Issues de la bourgeoisie, les fondatrices de Sainte-Justine considéraient le bénévolat comme une contribution à la société et elles ont inculqué à leur hôpital une solide culture du bénévolat, au point de constituer probablement un exemple « unique dans le monde hospitalier montréalais et québécois » (p. 141). Les bénévoles représentent en effet 84 % du personnel permanent en 1930 et 31 % en 1958! Malgré leur retrait devant l’extension du travail salarié et la professionnalisation des emplois, les bénévoles constituent aujourd’hui encore un rouage essentiel de l’hôpital.
Pour le reste et sans vouloir minimiser nombre d’éléments qui lui sont spécifiques en raison de son statut, de sa soif d’excellence et de sa réputation internationale, le développement de l’hôpital Sainte-Justine participe davantage de l’évolution générale du secteur hospitalier québécois : qu’il s’agisse des progrès de la chirurgie pastorienne au début du XXe siècle, de l’avènement de l’électroradiologie, de la ramification puis du foisonnement des spécialités à la suite du progrès des connaissances médicales, des problèmes de financement, des effets de l’intervention de l’État et de la mise à l’écart progressive des corporations propriétaires… Autant de sujets analysés dans l’ouvrage certes, mais qui auraient certainement gagné à être davantage contextualisés.
Ainsi, lorsqu’on sait à quel point les associations d’hôpitaux ont contribué à la promotion, à la diffusion et à l’implantation du modèle hospitalier qui a pris naissance aux États-Unis à l’aube du XXe siècle, on se prend à espérer connaître la contribution des administratrices de l’hôpital et des Filles de la sagesse au sein de ce mouvement. Il en va de même pour l’action des syndicats catholiques, qui ne semblent guère actifs avant les années 60, alors que la Conférence des hôpitaux catholiques de Québec, par exemple, a obtenu pour ses membres la signature d’une première convention collective avec certains groupes d’emplois dès 1939.Nul n’est une île, aurait-on par conséquent envie de dire occasionnellement en parcourant le livre, puisque l’approche diachronique est plus adaptée à l’analyse fine qu’à la synthèse. Par ailleurs, l’importance accordée aux rapports annuels teinte souvent la démonstration, qui devient alors arborescente, notamment dans les pages où l’auteure traite de l’évolution des services médicaux. Ici, contrairement au dicton, abondance de biens nuit et la chronologie, heureuse initiative, aurait pu désengorger davantage le texte.
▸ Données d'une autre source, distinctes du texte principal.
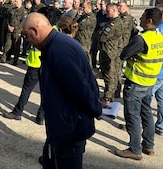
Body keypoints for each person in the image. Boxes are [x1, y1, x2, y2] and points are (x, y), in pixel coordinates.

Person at [22, 12, 103, 168]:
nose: (28, 41)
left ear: (35, 31)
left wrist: (96, 108)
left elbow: (79, 87)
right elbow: (86, 79)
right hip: (66, 125)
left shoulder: (58, 50)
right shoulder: (59, 43)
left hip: (69, 129)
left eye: (27, 35)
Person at [115, 8, 163, 160]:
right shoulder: (159, 36)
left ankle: (135, 149)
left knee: (132, 116)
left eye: (143, 17)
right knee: (146, 113)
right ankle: (148, 145)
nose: (141, 19)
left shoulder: (141, 39)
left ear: (149, 21)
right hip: (150, 81)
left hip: (136, 82)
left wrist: (132, 55)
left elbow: (123, 54)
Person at [1, 43, 44, 124]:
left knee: (26, 90)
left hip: (35, 64)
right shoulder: (54, 31)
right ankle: (41, 117)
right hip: (46, 66)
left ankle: (17, 112)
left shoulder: (38, 31)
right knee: (45, 93)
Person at [151, 3, 163, 136]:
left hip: (158, 68)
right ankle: (161, 126)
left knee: (146, 97)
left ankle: (139, 123)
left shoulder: (161, 29)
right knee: (162, 97)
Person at [98, 3, 124, 103]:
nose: (106, 12)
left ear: (114, 11)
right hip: (110, 50)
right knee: (109, 74)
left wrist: (100, 32)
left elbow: (103, 36)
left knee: (109, 75)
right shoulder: (115, 21)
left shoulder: (114, 23)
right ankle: (111, 94)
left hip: (109, 52)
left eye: (108, 11)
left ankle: (107, 96)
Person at [0, 0, 26, 65]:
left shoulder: (23, 11)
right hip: (10, 29)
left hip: (17, 31)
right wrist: (9, 25)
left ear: (21, 1)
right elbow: (8, 18)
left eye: (17, 2)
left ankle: (15, 61)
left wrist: (15, 28)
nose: (16, 3)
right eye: (15, 1)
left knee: (16, 46)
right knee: (7, 44)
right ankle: (4, 58)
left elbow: (23, 22)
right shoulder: (12, 9)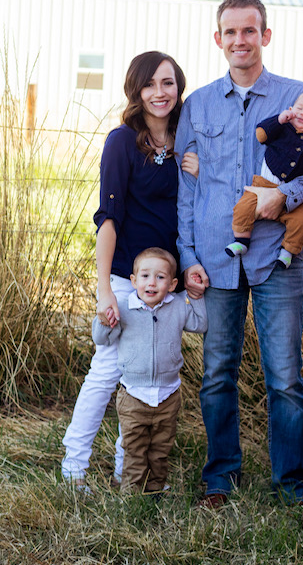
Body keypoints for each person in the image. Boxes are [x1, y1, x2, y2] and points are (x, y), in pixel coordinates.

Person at [175, 0, 303, 508]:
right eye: (230, 33)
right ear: (218, 39)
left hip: (278, 259)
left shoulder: (301, 98)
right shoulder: (199, 105)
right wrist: (187, 257)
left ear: (265, 36)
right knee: (217, 374)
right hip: (215, 254)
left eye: (249, 31)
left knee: (285, 378)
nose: (240, 41)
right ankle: (219, 477)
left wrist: (287, 195)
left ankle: (292, 482)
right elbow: (188, 190)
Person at [61, 51, 198, 491]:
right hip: (127, 278)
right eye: (150, 84)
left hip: (166, 280)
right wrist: (105, 290)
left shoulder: (186, 140)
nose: (160, 93)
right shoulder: (122, 141)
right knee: (108, 369)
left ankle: (128, 471)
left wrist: (196, 167)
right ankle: (74, 466)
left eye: (169, 83)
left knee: (146, 376)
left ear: (179, 89)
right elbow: (109, 219)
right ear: (136, 90)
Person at [91, 247, 207, 493]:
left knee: (160, 448)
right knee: (134, 448)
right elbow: (102, 338)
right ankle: (131, 494)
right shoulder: (124, 307)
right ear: (133, 281)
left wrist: (195, 297)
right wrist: (104, 317)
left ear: (173, 283)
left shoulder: (177, 306)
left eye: (160, 277)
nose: (151, 283)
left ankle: (155, 490)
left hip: (168, 395)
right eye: (144, 276)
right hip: (133, 396)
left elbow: (200, 323)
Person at [225, 90, 303, 268]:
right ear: (290, 109)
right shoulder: (283, 128)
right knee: (243, 207)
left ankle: (288, 251)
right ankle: (241, 241)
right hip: (263, 185)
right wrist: (279, 120)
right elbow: (261, 134)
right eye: (300, 108)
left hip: (292, 197)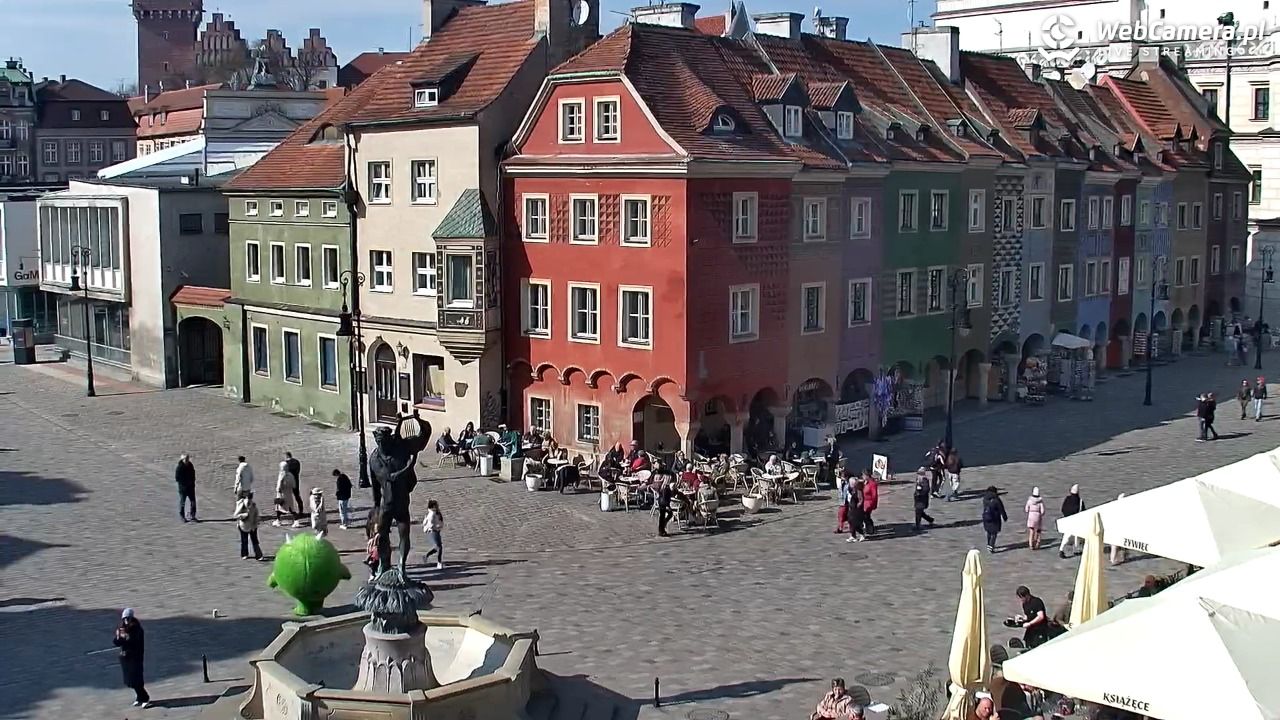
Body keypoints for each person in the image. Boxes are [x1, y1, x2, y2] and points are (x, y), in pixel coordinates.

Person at [114, 608, 150, 708]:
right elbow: (117, 643)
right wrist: (118, 637)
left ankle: (145, 698)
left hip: (135, 657)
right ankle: (139, 697)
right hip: (126, 658)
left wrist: (126, 637)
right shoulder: (122, 628)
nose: (126, 621)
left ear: (131, 618)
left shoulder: (137, 628)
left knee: (136, 680)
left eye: (127, 618)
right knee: (130, 680)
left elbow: (134, 642)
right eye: (124, 619)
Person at [234, 490, 264, 560]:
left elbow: (256, 514)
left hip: (252, 526)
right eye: (248, 497)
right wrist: (244, 515)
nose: (249, 499)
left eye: (250, 497)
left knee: (255, 540)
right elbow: (236, 515)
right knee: (244, 541)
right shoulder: (241, 504)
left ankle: (258, 555)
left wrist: (256, 521)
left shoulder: (253, 505)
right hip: (243, 525)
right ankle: (244, 554)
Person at [1059, 484, 1085, 558]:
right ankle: (1076, 549)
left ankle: (1061, 549)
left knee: (1067, 535)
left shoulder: (1067, 499)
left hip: (1068, 520)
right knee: (1078, 535)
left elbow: (1063, 509)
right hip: (1076, 521)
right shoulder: (1080, 501)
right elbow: (1083, 511)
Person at [273, 460, 301, 527]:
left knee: (279, 508)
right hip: (289, 494)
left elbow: (279, 486)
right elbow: (294, 485)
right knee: (291, 508)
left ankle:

Ces quelques réserves n’entachent toutefois nullement la grande qualité de l’étude que signe Denyse Baillargeon, bien au contraire. En franchissant le seuil de la modeste maison de 1907, aucune des fondatrices de Sainte-Justine n’aurait pu imaginer l’essor qu’allait prendre l’oeuvre qui venait de naître… L’auteure nous fait suivre leurs traces et, dans la foulée des fusions d’hôpitaux, elle nous fait comprendre que Sainte-Justine a encore de l’avenir. Naître, grandir, rayonner… tel aurait pu être aussi le titre de cette histoire.